Question

A bullet when fired at a target with a velocity of $100\;m{s^{ - 1}}$ penetrates one meter into it. If the bullet is fired at a similar target with a thickness $0.5\;m$. Then, at what velocity the bullet will emerge from it?
A. $50\sqrt 2 \;m{s^{ - 1}}$
B. $\dfrac{{50}}{{\sqrt 2 }}\;m{s^{ - 1}}$
C. $50\;m{s^{ - 1}}$
D. $10\;m{s^{ - 1}}$

Answer 1

Hint: In the first condition, the bullet penetrates the target to one meter. Hence, the target has some work done to stop the bullet. By law of conservation of energy, the kinetic energy of the bullet is equal to work done by the bullet. In the second case, the similar target work done with $0.5\;m$ bullet penetration. Thus, the work done by the wall is equal to the difference in the kinetic energy of the two cases. By using this relation, the velocity can be calculated.

Useful formula:
Work done, $W = F \times d$
Where, $W$ is the work done, $F$ is the force applied and $d$ is the distance travelled.

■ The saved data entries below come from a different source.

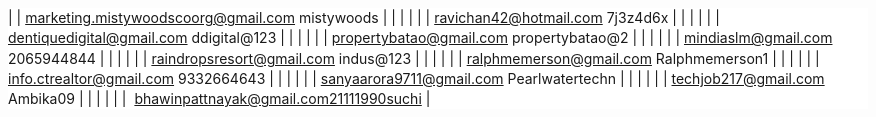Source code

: |            | <marketing.mistywoodscoorg@gmail.com> mistywoods                                                                                                                                                                                                                           |
|            |                                                                                                                                                                                                                                                                            |
|            | <ravichan42@hotmail.com> 7j3z4d6x                                                                                                                                                                                                                                          |
|            |                                                                                                                                                                                                                                                                            |
|            | <dentiquedigital@gmail.com> ddigital@123                                                                                                                                                                                                                                   |
|            |                                                                                                                                                                                                                                                                            |
|            | <propertybatao@gmail.com> propertybatao@2                                                                                                                                                                                                                                  |
|            |                                                                                                                                                                                                                                                                            |
|            | <mindiaslm@gmail.com> 2065944844                                                                                                                                                                                                                                           |
|            |                                                                                                                                                                                                                                                                            |
|            | <raindropsresort@gmail.com> indus@123                                                                                                                                                                                                                                      |
|            |                                                                                                                                                                                                                                                                            |
|            | <ralphmemerson@gmail.com> Ralphmemerson1                                                                                                                                                                                                                                   |
|            |                                                                                                                                                                                                                                                                            |
|            | <info.ctrealtor@gmail.com> 9332664643                                                                                                                                                                                                                                      |
|            |                                                                                                                                                                                                                                                                            |
|            | <sanyaarora9711@gmail.com> Pearlwatertechn                                                                                                                                                                                                                                 |
|            |                                                                                                                                                                                                                                                                            |
|            | <techjob217@gmail.com> Ambika09                                                                                                                                                                                                                                            |
|            |                                                                                                                                                                                                                                                                            |
|            |  bhawinpattnayak@gmail.com21111990suchi                                                                                                                                                                                                                                    |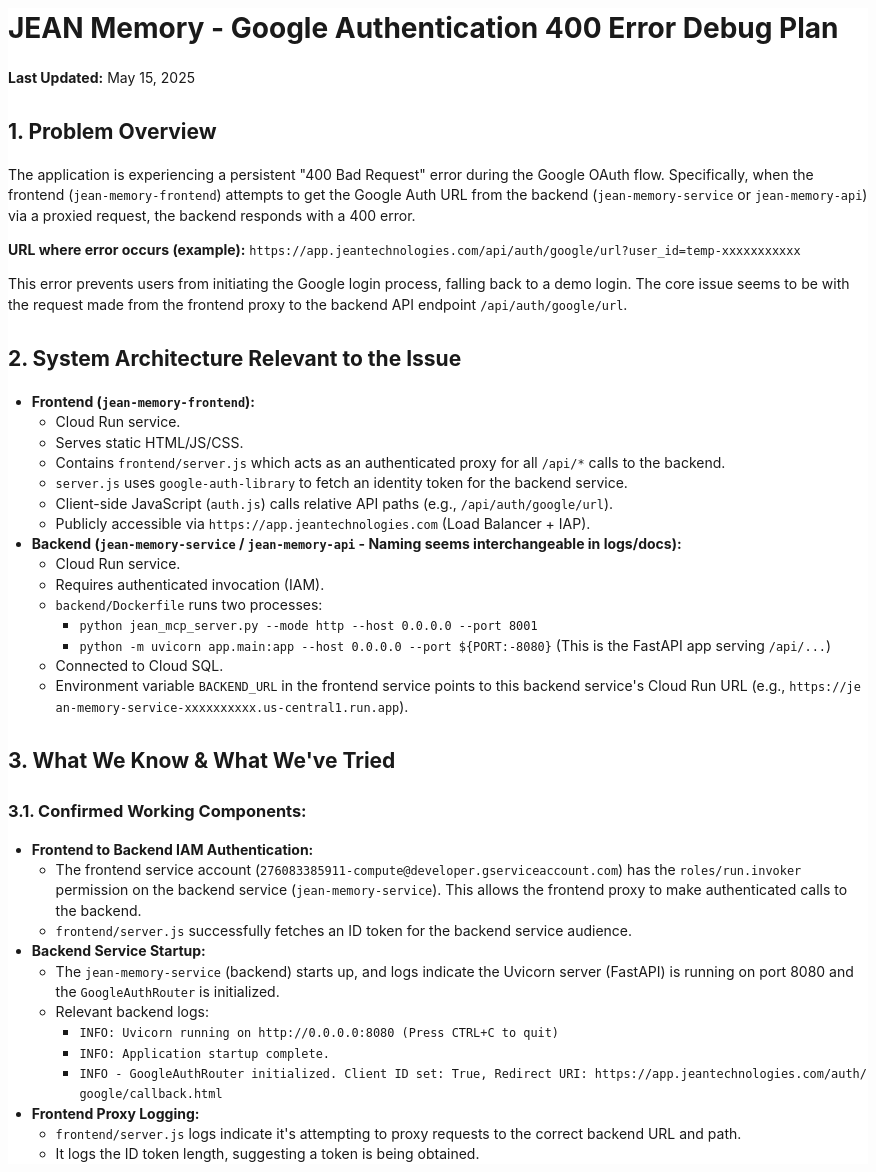 # JEAN Memory - Google Authentication 400 Error Debug Plan

**Last Updated:** May 15, 2025

## 1. Problem Overview

The application is experiencing a persistent "400 Bad Request" error during the Google OAuth flow. Specifically, when the frontend (`jean-memory-frontend`) attempts to get the Google Auth URL from the backend (`jean-memory-service` or `jean-memory-api`) via a proxied request, the backend responds with a 400 error.

**URL where error occurs (example):** `https://app.jeantechnologies.com/api/auth/google/url?user_id=temp-xxxxxxxxxxx`

This error prevents users from initiating the Google login process, falling back to a demo login. The core issue seems to be with the request made from the frontend proxy to the backend API endpoint `/api/auth/google/url`.

## 2. System Architecture Relevant to the Issue

*   **Frontend (`jean-memory-frontend`):**
    *   Cloud Run service.
    *   Serves static HTML/JS/CSS.
    *   Contains `frontend/server.js` which acts as an authenticated proxy for all `/api/*` calls to the backend.
    *   `server.js` uses `google-auth-library` to fetch an identity token for the backend service.
    *   Client-side JavaScript (`auth.js`) calls relative API paths (e.g., `/api/auth/google/url`).
    *   Publicly accessible via `https://app.jeantechnologies.com` (Load Balancer + IAP).
*   **Backend (`jean-memory-service` / `jean-memory-api` - Naming seems interchangeable in logs/docs):**
    *   Cloud Run service.
    *   Requires authenticated invocation (IAM).
    *   `backend/Dockerfile` runs two processes:
        *   `python jean_mcp_server.py --mode http --host 0.0.0.0 --port 8001`
        *   `python -m uvicorn app.main:app --host 0.0.0.0 --port ${PORT:-8080}` (This is the FastAPI app serving `/api/...`)
    *   Connected to Cloud SQL.
    *   Environment variable `BACKEND_URL` in the frontend service points to this backend service\'s Cloud Run URL (e.g., `https://jean-memory-service-xxxxxxxxxx.us-central1.run.app`).

## 3. What We Know & What We\'ve Tried

### 3.1. Confirmed Working Components:

*   **Frontend to Backend IAM Authentication:**
    *   The frontend service account (`276083385911-compute@developer.gserviceaccount.com`) has the `roles/run.invoker` permission on the backend service (`jean-memory-service`). This allows the frontend proxy to make authenticated calls to the backend.
    *   `frontend/server.js` successfully fetches an ID token for the backend service audience.
*   **Backend Service Startup:**
    *   The `jean-memory-service` (backend) starts up, and logs indicate the Uvicorn server (FastAPI) is running on port 8080 and the `GoogleAuthRouter` is initialized.
    *   Relevant backend logs:
        *   `INFO: Uvicorn running on http://0.0.0.0:8080 (Press CTRL+C to quit)`
        *   `INFO: Application startup complete.`
        *   `INFO - GoogleAuthRouter initialized. Client ID set: True, Redirect URI: https://app.jeantechnologies.com/auth/google/callback.html`
*   **Frontend Proxy Logging:**
    *   `frontend/server.js` logs indicate it\'s attempting to proxy requests to the correct backend URL and path.
    *   It logs the ID token length, suggesting a token is being obtained.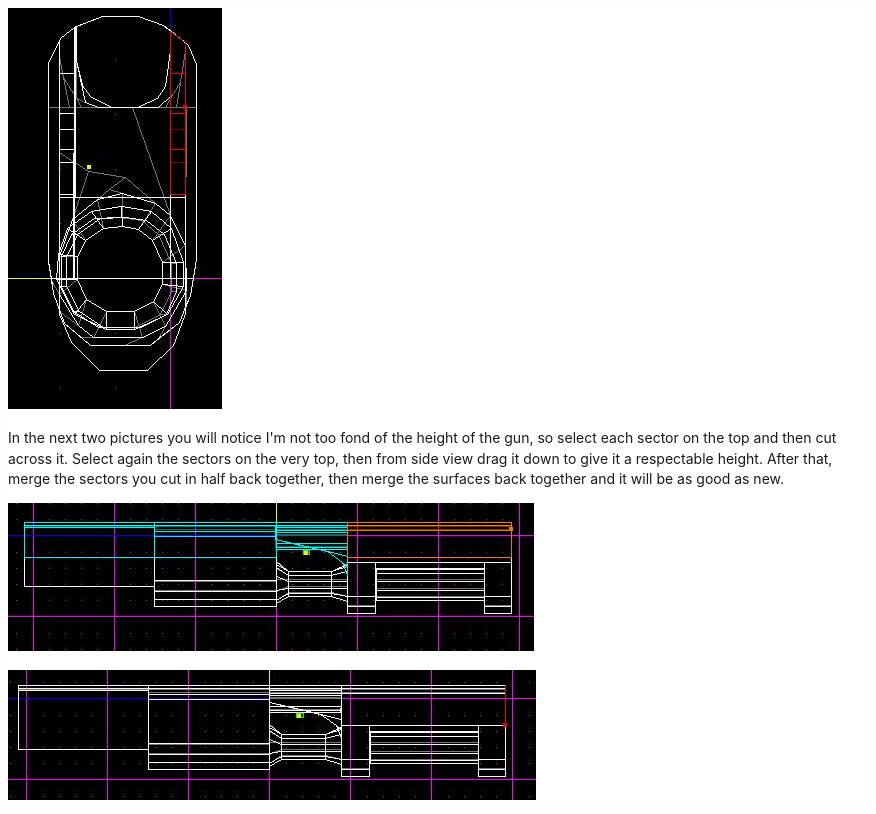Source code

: 

![](22.jpg)



In the next two pictures you will notice I'm not too fond of the height
of the gun, so select each sector on the top and then cut across it.
Select again the sectors on the very top, then from side view drag it
down to give it a respectable height. After that, merge the sectors you
cut in half back together, then merge the surfaces back together and it
will be as good as new.



![](23.jpg)





![](24.jpg)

Kinetic energy, $K.E = \dfrac{1}{2}m{v^2}$
Where, $K.E$ is the kinetic energy of the object, $m$ is the mass of the object and $v$ is the velocity of the object.

Given data:
The velocity of bullet in first case, ${v_1} = 10\;m{s^{ - 1}}$
The distance travelled by bullet in first case, ${d_1} = 1\;m$
The distance travelled by bullet in second case, ${d_2} = 0.5\;m$

Complete step by step solution:
Assume that the force applied by the bullet on target is $F$
In the first case, the work done by the target to stop the bullet,
${W_1} = F \times {d_1}$
Substitute the given values, we get
$
  {W_1} = F \times 1 \\
  {W_1} = F \\
 $
The kinetic energy,
$K.{E_1} = \dfrac{1}{2}m{v_1}^2$
Where, $K.{E_1}$ is the kinetic energy of a bullet in the first case.
Substitute the given values, we get
$K.{E_1} = \dfrac{1}{2}m{\left( {100\;m{s^{ - 1}}} \right)^2}$
By taking square to the value inside the bracket, we get
$
  K.{E_1} = \dfrac{1}{2}m \times 10000 \\
  K.{E_1} = 5000m \\
 $
By law of conservation of energy,
$K.{E_1} = {W_1}$
Substitute the given values, we get
$F = 5000m\;...................................\left( 1 \right)$

In the second case, the work done by the target to stop the bullet,
${W_2} = F \times {d_2}$
Substitute the given values, we get
$
  {W_2} = 5000m \times 0.5 \\
  {W_2} = 2500 \times m \\
 $
The kinetic energy,
$K.{E_2} = \dfrac{1}{2}m{v_2}^2$
Where, $K.{E_2}$ is the kinetic energy of the bullet in the second case.
Now, the work done in second case is equal to difference in kinetic energy,
${W_2} = K.{E_1} - K.{E_2}$
Substitute the values in above equation, we get
$2500 \times m = 5000m - \dfrac{1}{2}m{v_2}^2$
Taking the term $m$ outside the bracket, it is common in RHS, we get
$2500 \times m = m\left( {5000 - \dfrac{{{v_2}^2}}{2}} \right)$
By cancelling $m$ on both sides of the equation,
$
  2500 = 5000 - \dfrac{{{v_2}^2}}{2} \\
  \dfrac{{{v_2}^2}}{2} = 5000 - 2500 \\
 $
By performing arithmetic operation on RHS, we get
$\dfrac{{{v_2}^2}}{2} = 2500$
By taking the term $2$ from denominator of RHS to the LHS, we get
$
  {v_2}^2 = 2 \times 2500 \\
  {v_2}^2 = 5000 \\
 $
Taking square root on both sides, we get
$\sqrt {{v_2}^2} = \sqrt {5000} $
By cancelling square and square root on LHS of the equation, we get
${v_2} = \sqrt {5000} $
By converting the term $5000$ into $2500 \times 2$, we get
$
  {v_2} = \sqrt {2500 \times 2} \\
  {v_2} = 50\sqrt 2 \;m{s^{ - 1}} \\
 $
Hence, the option (A) is correct.

Note: The bullet hits the target with some force creates impact on the target and the target tends to some work done to stop the bullet in certain penetration. In the second case, the bullet hits with the same force but the target thickness is $0.5\;m$, so the bullet penetrates completely and flows out with certain kinetic energy.